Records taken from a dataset
═══
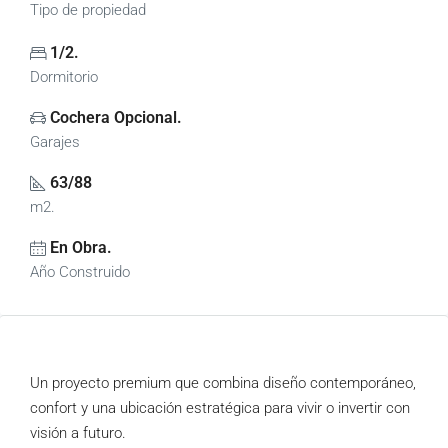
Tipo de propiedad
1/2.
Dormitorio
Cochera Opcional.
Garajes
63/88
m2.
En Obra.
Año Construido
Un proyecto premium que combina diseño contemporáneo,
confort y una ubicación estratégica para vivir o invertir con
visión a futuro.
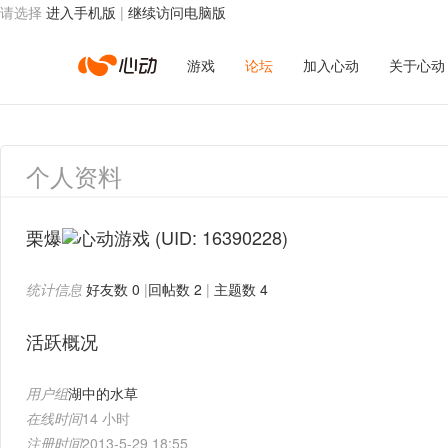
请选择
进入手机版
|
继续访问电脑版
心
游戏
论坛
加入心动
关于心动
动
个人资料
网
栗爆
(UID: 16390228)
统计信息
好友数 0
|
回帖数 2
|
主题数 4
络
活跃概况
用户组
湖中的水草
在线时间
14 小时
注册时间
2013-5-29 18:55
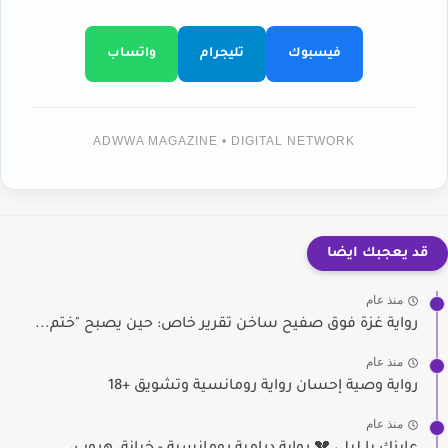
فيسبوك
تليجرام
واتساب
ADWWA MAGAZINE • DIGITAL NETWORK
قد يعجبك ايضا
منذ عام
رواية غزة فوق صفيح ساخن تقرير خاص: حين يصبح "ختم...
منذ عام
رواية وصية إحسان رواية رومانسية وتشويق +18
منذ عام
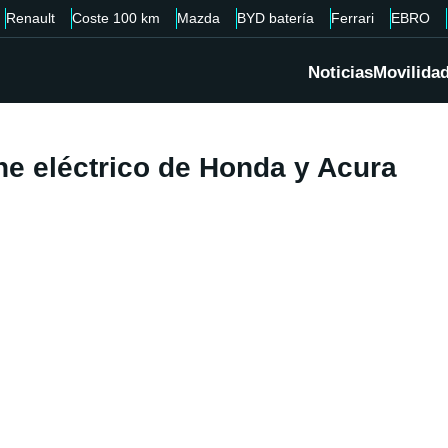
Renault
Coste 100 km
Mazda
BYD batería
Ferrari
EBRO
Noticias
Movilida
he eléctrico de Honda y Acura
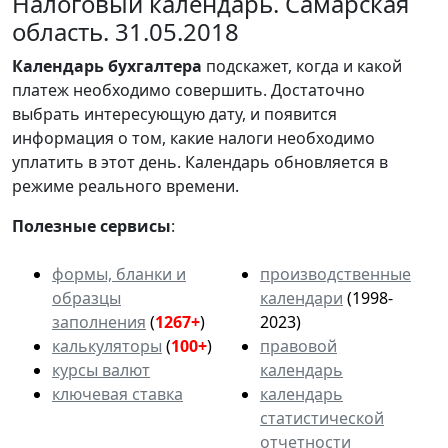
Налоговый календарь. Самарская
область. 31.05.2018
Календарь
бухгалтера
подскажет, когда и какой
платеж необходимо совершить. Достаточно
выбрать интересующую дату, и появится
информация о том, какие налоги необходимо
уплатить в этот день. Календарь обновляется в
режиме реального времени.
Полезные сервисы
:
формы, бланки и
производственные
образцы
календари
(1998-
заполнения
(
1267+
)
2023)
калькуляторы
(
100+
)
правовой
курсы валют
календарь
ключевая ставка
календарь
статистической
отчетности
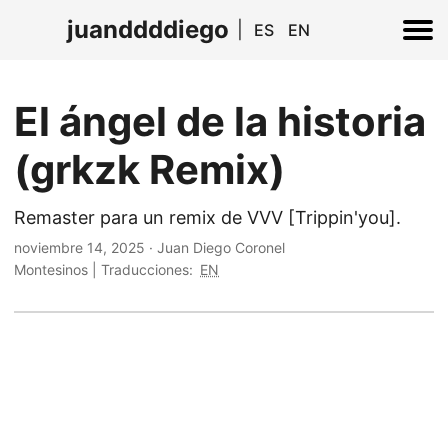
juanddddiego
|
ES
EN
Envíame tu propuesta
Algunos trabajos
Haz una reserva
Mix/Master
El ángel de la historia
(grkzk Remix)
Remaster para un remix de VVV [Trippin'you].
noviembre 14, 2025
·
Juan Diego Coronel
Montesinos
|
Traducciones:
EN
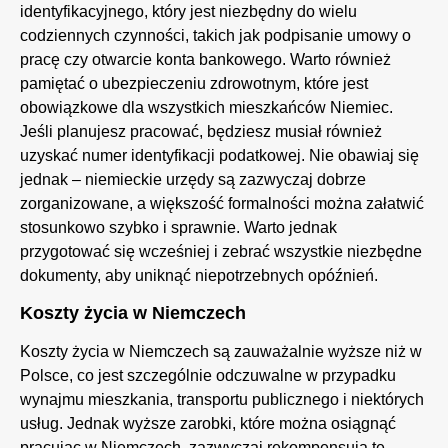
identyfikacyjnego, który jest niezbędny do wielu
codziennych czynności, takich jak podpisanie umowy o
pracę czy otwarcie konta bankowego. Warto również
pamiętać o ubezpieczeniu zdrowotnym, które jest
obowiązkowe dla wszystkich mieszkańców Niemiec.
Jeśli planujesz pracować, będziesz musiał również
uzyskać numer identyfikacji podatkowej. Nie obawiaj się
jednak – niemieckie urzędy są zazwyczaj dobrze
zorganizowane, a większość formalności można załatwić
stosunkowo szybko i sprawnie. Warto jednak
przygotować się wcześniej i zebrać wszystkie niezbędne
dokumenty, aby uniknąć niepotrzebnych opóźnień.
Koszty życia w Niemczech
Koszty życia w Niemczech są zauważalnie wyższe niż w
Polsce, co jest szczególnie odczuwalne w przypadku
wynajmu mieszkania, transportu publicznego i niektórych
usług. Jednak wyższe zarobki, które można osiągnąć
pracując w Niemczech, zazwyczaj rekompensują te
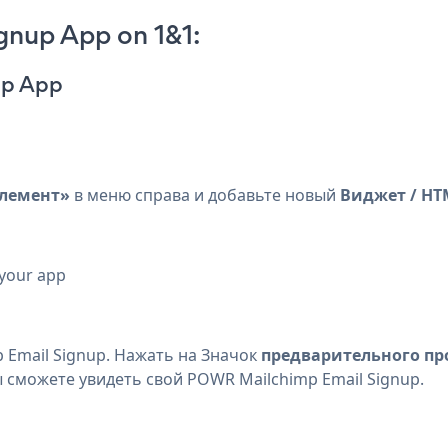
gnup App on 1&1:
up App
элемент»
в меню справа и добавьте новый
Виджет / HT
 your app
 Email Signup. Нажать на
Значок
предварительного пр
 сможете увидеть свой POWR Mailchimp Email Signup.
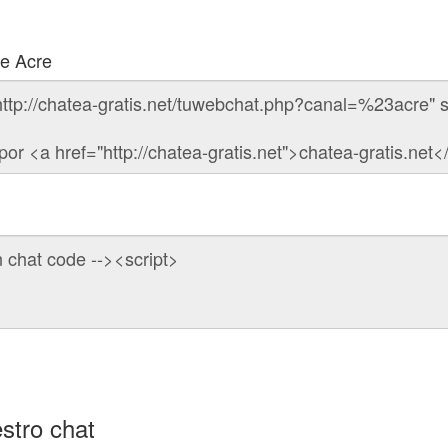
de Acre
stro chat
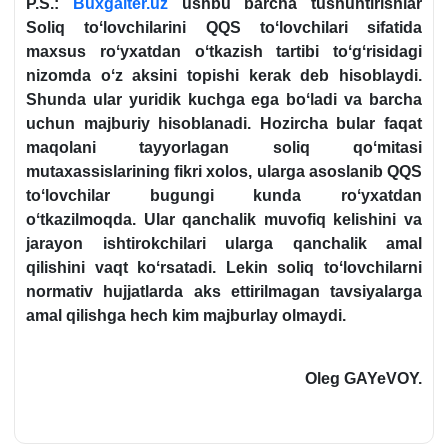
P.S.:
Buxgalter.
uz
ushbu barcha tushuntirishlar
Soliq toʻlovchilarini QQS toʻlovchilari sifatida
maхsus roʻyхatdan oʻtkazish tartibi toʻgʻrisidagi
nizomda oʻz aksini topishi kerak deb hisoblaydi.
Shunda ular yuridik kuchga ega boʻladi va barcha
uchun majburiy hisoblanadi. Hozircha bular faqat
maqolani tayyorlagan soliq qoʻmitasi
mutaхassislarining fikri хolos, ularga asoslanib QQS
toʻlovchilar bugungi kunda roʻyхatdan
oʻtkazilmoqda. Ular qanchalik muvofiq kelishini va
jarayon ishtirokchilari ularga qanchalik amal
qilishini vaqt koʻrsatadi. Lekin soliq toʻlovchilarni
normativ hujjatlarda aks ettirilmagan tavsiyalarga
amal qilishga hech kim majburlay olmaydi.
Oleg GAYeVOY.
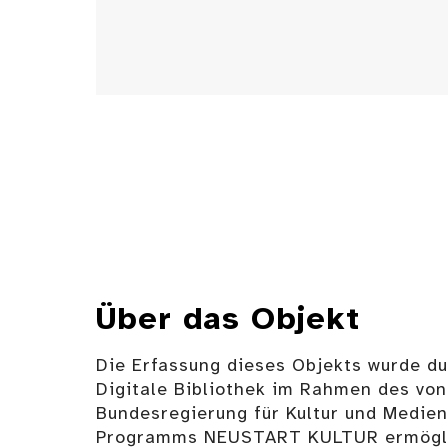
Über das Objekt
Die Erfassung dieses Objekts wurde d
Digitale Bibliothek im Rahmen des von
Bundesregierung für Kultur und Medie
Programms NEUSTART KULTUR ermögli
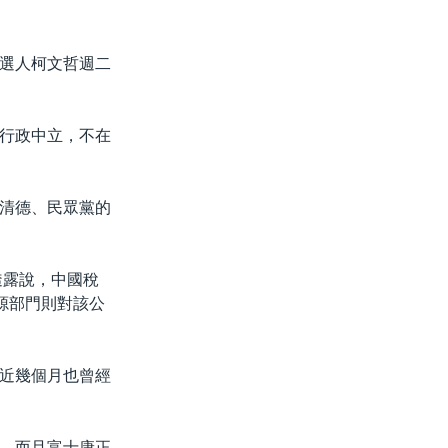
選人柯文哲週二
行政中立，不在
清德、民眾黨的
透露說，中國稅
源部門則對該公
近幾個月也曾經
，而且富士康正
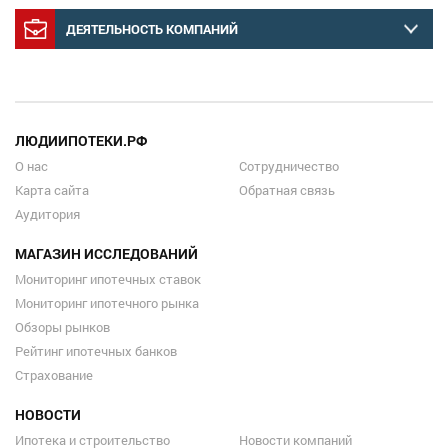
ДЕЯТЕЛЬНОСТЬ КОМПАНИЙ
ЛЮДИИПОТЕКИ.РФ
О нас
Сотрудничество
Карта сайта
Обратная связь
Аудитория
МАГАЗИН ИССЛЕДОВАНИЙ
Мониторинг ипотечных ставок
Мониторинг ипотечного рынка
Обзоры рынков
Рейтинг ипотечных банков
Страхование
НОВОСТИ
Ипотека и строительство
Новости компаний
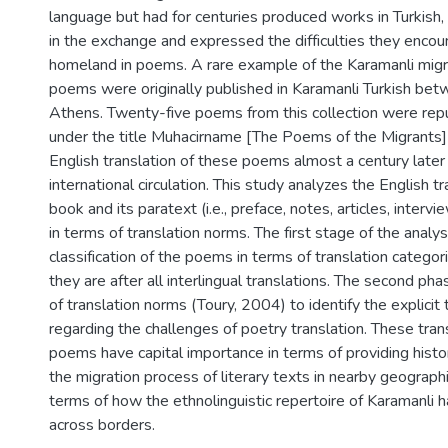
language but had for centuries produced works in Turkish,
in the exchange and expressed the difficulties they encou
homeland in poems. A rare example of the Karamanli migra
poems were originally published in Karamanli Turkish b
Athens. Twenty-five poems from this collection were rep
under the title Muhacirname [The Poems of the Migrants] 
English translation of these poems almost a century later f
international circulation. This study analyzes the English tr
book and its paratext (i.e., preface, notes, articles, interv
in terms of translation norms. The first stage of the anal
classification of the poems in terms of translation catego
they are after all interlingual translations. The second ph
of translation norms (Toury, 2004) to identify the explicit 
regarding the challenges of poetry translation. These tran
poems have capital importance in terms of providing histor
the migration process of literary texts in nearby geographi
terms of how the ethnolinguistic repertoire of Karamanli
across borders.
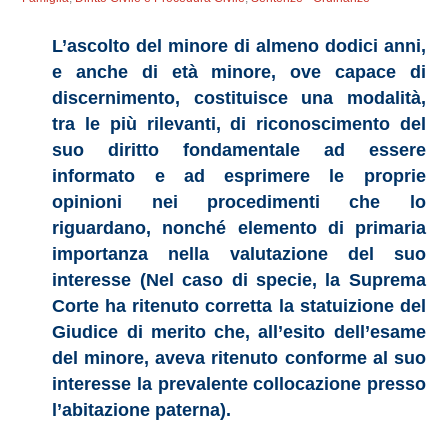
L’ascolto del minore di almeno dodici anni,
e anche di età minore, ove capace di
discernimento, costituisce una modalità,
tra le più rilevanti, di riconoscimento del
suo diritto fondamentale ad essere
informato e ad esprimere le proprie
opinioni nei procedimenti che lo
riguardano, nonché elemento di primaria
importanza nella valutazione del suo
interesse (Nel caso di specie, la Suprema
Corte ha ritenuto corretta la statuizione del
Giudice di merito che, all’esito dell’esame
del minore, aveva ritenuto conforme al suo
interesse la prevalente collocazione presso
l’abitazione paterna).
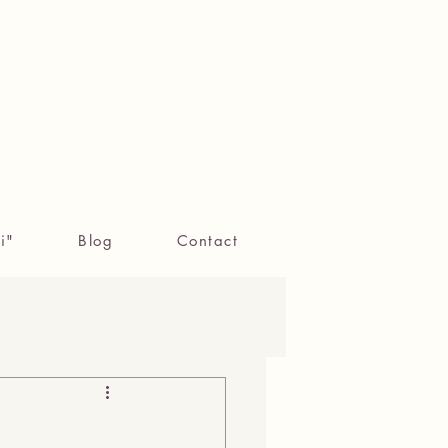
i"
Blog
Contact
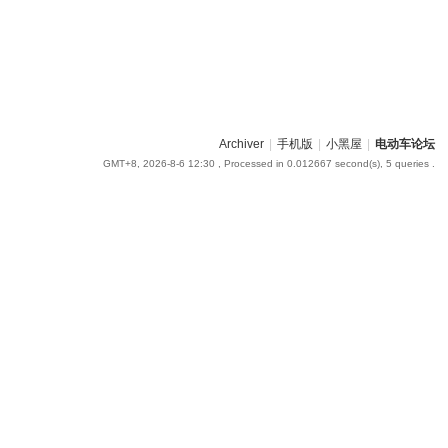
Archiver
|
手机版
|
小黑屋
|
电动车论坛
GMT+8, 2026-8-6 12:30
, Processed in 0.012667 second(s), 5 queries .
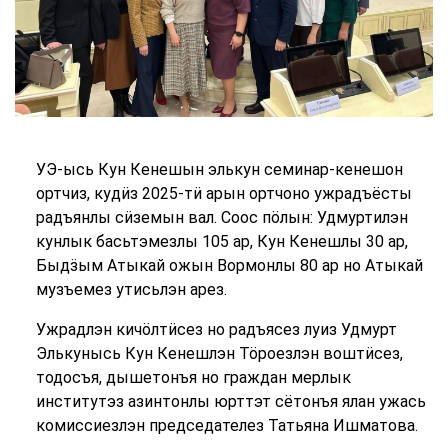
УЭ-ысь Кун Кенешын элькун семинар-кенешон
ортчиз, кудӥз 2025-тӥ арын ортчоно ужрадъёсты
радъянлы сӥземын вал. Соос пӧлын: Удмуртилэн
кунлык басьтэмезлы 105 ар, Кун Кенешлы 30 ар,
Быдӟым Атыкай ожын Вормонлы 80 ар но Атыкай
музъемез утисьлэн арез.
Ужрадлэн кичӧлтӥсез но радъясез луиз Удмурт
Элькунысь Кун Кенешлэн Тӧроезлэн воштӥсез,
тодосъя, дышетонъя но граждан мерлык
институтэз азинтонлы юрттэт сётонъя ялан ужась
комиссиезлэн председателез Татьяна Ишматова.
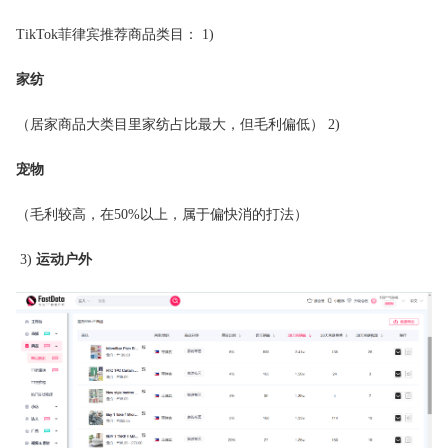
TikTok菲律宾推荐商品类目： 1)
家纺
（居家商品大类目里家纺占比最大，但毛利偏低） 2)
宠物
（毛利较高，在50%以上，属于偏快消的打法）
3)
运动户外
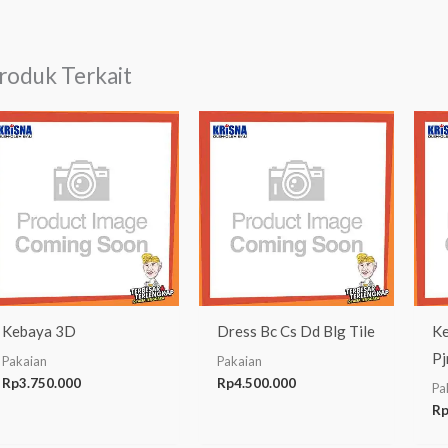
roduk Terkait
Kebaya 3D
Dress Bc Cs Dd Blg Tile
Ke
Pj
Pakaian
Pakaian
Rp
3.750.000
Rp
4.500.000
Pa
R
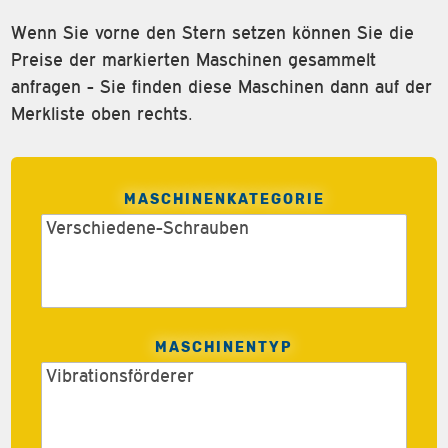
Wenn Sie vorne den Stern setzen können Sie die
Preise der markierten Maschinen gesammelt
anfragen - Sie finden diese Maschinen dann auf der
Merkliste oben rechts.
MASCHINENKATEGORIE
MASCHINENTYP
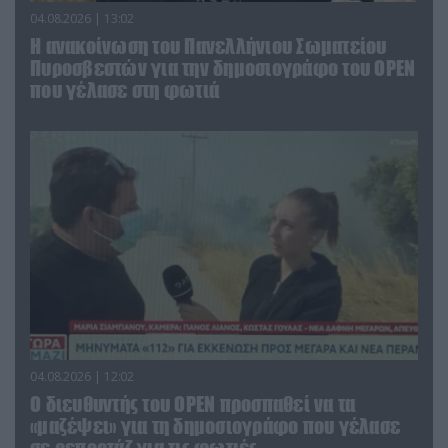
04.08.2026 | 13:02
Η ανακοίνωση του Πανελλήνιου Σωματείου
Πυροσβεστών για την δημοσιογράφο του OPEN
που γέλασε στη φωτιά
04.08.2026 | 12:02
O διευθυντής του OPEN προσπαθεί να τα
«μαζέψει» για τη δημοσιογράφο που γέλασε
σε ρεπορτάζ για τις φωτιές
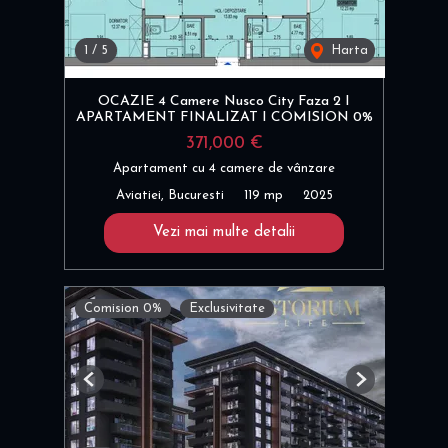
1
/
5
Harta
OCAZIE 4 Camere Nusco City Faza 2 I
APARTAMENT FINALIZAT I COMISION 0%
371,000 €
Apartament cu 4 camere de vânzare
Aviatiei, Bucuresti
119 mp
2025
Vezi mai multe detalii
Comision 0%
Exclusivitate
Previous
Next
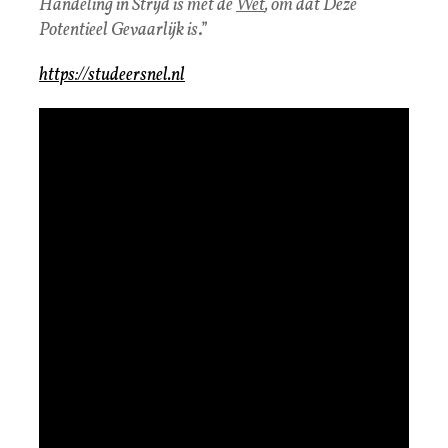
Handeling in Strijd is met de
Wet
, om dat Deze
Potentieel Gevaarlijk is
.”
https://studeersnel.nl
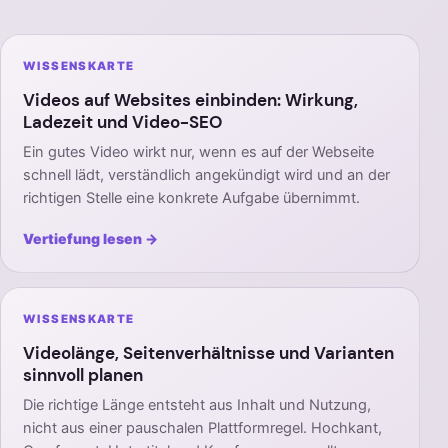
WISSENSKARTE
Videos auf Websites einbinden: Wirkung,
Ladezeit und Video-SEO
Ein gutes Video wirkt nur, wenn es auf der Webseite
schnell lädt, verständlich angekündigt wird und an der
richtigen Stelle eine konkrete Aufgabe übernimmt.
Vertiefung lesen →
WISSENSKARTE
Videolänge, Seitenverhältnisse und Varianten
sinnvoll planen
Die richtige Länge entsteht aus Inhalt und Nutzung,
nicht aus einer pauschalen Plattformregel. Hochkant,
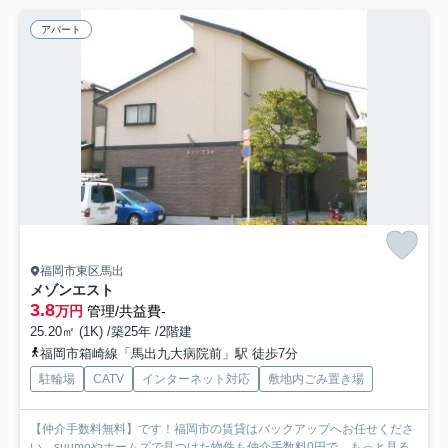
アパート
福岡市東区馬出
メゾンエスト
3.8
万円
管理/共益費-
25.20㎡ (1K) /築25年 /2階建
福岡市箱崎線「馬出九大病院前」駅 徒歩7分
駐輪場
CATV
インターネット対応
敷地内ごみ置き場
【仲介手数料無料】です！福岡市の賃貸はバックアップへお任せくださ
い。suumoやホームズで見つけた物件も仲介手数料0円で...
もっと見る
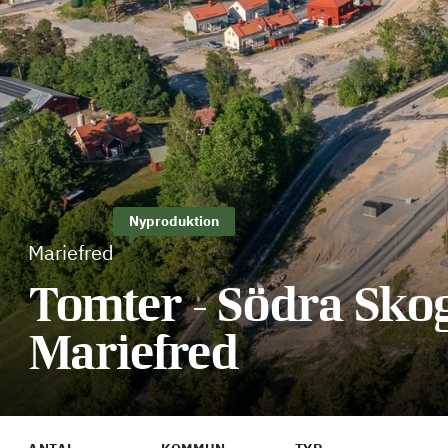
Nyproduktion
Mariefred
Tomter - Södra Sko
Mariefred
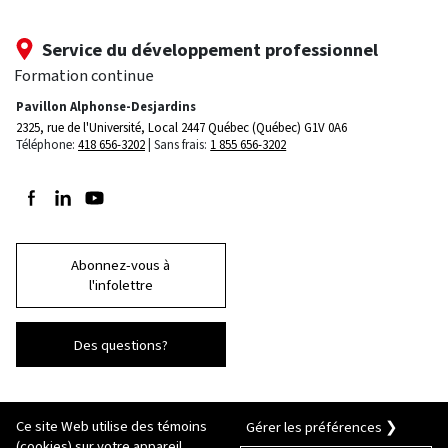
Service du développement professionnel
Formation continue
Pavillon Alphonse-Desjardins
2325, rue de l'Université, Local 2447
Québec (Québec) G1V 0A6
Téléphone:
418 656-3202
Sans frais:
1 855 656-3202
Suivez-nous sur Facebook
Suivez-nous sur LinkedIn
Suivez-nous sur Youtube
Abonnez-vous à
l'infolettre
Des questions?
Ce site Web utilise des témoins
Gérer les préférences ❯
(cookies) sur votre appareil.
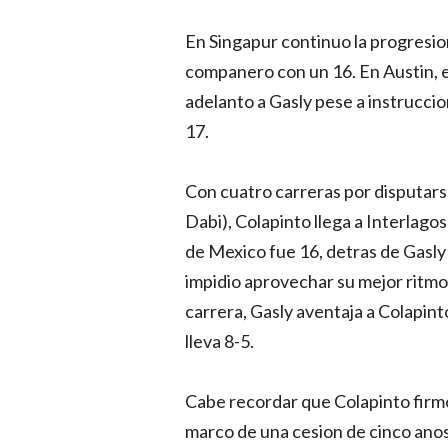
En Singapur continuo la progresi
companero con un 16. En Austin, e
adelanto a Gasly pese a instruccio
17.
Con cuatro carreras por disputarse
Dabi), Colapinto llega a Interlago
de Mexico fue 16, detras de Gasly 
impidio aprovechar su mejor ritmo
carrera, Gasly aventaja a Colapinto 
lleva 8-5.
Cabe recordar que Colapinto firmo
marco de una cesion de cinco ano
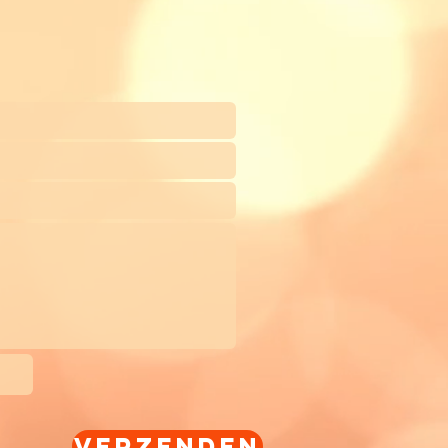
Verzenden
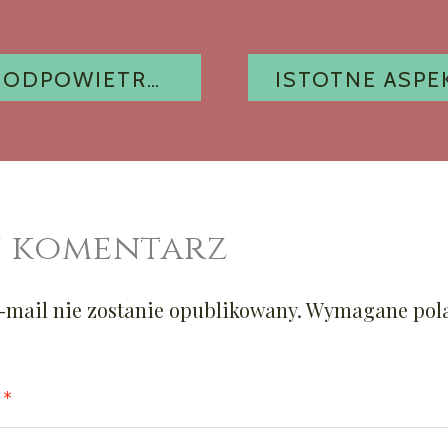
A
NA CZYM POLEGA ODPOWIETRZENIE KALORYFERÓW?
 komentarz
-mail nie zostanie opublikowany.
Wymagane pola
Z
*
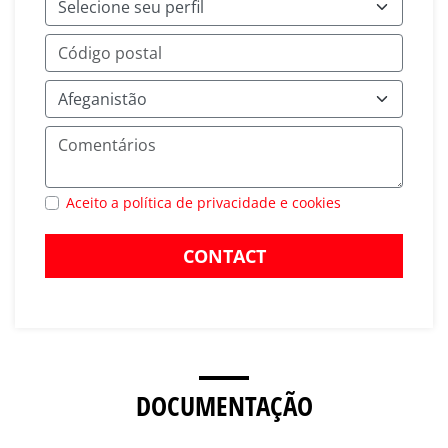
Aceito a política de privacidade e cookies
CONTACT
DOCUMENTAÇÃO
═══
* _TASK REQUIREMENTS_
How many lines of the material above contain the string "they"? Case counts, so give only the number.

* _RESULT FOR THIS TASK_
2